Intervention de Louis de Broissia

Réunion du 20 novembre 2006 à 22h00
Diffusion audiovisuelle et télévision du futur — Question préalable

Photo de Louis de BroissiaLouis de Broissia, rapporteur de la commission des affaires culturelles :

M. Renar sait tout le bien que je pense de lui. Mais je voudrais revenir, monsieur le ministre, mes chers collègues, sur plusieurs des points qu'il a abordés, pour exprimer, soit mon accord, soit mon désaccord, sachant que ces points pourront se retrouver au cours de la discussion.

Qu'il me soit permis d'abord de rappeler, après le président Jacques Valade qui l'a fortement souligné, à sa façon, que la technicité ne doit pas cacher l'impact démocratique, sociétal et individuel d'un texte - j'y reviendrai d'ailleurs en conclusion et je vous proposerai, après Groucho Marx, une autre interprétation de la montre - qui est important, courageux et opportun.

Mes chers collègues, j'aimerais en effet convaincre tous les membres de notre assemblée, qu'ils soient du Nord ou du Sud, de l'Ouest ou de l'Est, qu'ils soient de l'opposition ou de la majorité, de la bonne foi et de l'ouverture d'esprit dont témoigne le Gouvernement à travers ce texte et que les deux commissions saisies ont voulu amplifier par leurs nombreux amendements, qui visent à répondre à la plupart des observations que vous aviez pu formuler.

Toutefois, j'ai le sentiment, cher collègue et ami Ivan Renar, chaque fois que l'on parle d'audiovisuel, que le débat est dépassé. Participant à la discussion parlementaire sur ce thème depuis de très nombreuses années, tantôt dans l'opposition, tantôt dans la majorité, il m'apparaît que la France a toujours cultivé, que ce soit à l'Assemblée nationale ou au Sénat, son appréhension des gros, des grands, des puissants. M. Jack Ralite a évoqué la « marchandisation ». On pourrait parler aussi de « merchandisation », terme un peu plus « franglais ».

Pendant que Bill Gates et ses groupes mondiaux caracolent en tête des indices boursiers - je n'ai rien contre Bill Gates, je lui ai d'ailleurs proposé un très bel article à son sujet - ni contre sa fondation, qui distribue généreusement de l'argent dans les pays en voie de développement - et pendant que caracolent aussi en France et en Europe des groupes de télécommunication de plus en plus en puissants, on craint Bouygues, TF 1, M 6, Lagardère, Vivendi, Bolloré, qui sont de petits groupes dans l'univers européen et des fourmis dans l'univers mondial.

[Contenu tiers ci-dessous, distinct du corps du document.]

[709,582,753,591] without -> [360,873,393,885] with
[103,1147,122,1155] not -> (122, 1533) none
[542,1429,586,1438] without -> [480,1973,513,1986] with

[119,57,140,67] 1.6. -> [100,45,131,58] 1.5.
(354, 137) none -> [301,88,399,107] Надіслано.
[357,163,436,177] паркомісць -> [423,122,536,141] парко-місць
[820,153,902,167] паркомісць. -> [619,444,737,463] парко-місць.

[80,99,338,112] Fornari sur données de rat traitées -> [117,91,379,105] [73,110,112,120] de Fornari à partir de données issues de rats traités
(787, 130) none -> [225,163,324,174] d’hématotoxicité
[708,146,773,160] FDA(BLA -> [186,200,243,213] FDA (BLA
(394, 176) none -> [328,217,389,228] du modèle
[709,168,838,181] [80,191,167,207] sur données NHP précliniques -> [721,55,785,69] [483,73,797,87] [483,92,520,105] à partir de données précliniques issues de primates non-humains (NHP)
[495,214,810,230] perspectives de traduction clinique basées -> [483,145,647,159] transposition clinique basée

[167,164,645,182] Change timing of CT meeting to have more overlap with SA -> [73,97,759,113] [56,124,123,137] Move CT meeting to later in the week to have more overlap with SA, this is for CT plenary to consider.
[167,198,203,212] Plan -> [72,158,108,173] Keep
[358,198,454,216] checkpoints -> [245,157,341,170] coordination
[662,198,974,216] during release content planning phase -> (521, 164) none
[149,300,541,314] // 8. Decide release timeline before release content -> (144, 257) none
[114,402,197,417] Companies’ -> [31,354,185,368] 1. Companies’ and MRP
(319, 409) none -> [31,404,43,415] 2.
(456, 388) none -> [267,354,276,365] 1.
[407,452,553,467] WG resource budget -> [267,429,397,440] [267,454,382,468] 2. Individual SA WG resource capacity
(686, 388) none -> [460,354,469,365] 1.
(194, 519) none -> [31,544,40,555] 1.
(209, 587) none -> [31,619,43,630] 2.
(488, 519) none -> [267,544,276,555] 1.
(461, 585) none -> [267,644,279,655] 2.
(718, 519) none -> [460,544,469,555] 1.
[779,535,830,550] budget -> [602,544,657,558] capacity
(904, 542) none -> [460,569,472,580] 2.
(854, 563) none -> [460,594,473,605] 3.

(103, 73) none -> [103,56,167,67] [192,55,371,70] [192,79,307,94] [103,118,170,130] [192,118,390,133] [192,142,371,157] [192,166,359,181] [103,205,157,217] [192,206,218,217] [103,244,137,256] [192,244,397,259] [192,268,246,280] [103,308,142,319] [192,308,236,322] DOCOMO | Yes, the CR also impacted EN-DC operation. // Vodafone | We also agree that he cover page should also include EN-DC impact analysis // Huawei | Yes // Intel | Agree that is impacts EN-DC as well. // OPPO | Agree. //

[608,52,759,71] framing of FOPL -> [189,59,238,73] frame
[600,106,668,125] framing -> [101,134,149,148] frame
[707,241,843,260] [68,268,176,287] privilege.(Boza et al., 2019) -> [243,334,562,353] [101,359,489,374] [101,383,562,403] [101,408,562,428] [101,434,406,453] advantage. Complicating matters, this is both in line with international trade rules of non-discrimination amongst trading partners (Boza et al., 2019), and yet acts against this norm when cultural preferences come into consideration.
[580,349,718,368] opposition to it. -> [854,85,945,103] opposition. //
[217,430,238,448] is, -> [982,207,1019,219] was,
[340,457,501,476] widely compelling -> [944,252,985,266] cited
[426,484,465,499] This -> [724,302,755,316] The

Je crains, mes chers collègues, qu'à force de créer des lignes Maginot reposant sur le XXe siècle, on ne se laisse déborder - je ne résiste pas à la tentation ! - par les divisions blindées venues par les ondes et par la toile mondiale. Alors, attention, on nous a déjà fait le coup de la ligne Maginot, je ne voudrais pas qu'on nous la rejoue à chaque siècle !

Jamais auparavant - je l'affirme très solennellement - nous n'avons autant fait progresser l'offre télévisuelle pour tous les Français qu'avec la TNT, le paquet télécoms et ce projet de loi. Vous l'avez dit, monsieur le ministre, en passant de six à dix-huit chaînes, on a triplé l'offre gratuite, et je ne parle pas de l'offre payante.

Vous avez dit, mon cher collègue, que le service public serait marginalisé. Les bras m'en tombent, moi qui représente le Sénat au conseil d'administration de France Télévisions. Aujourd'hui, dans l'audiovisuel public, on trouve France 2, France 3, France 4, France 5, France Ô, France 24 et même Gulli, qui se taille une part importante - 4, 1 % d'audience -, d'après les résultats fournis par Médiamétrie en octobre 2006.

D'après les sondages, les téléspectateurs eux-mêmes jugent ce périmètre si impressionnant qu'ils ne s'y retrouvent plus. Ils ont eu les « chaînes bonus » par avance et, pourtant, l'augmentation de la redevance audiovisuelle - personne ici ne me démentira - a été rejetée par le Sénat, en dépit de mes efforts.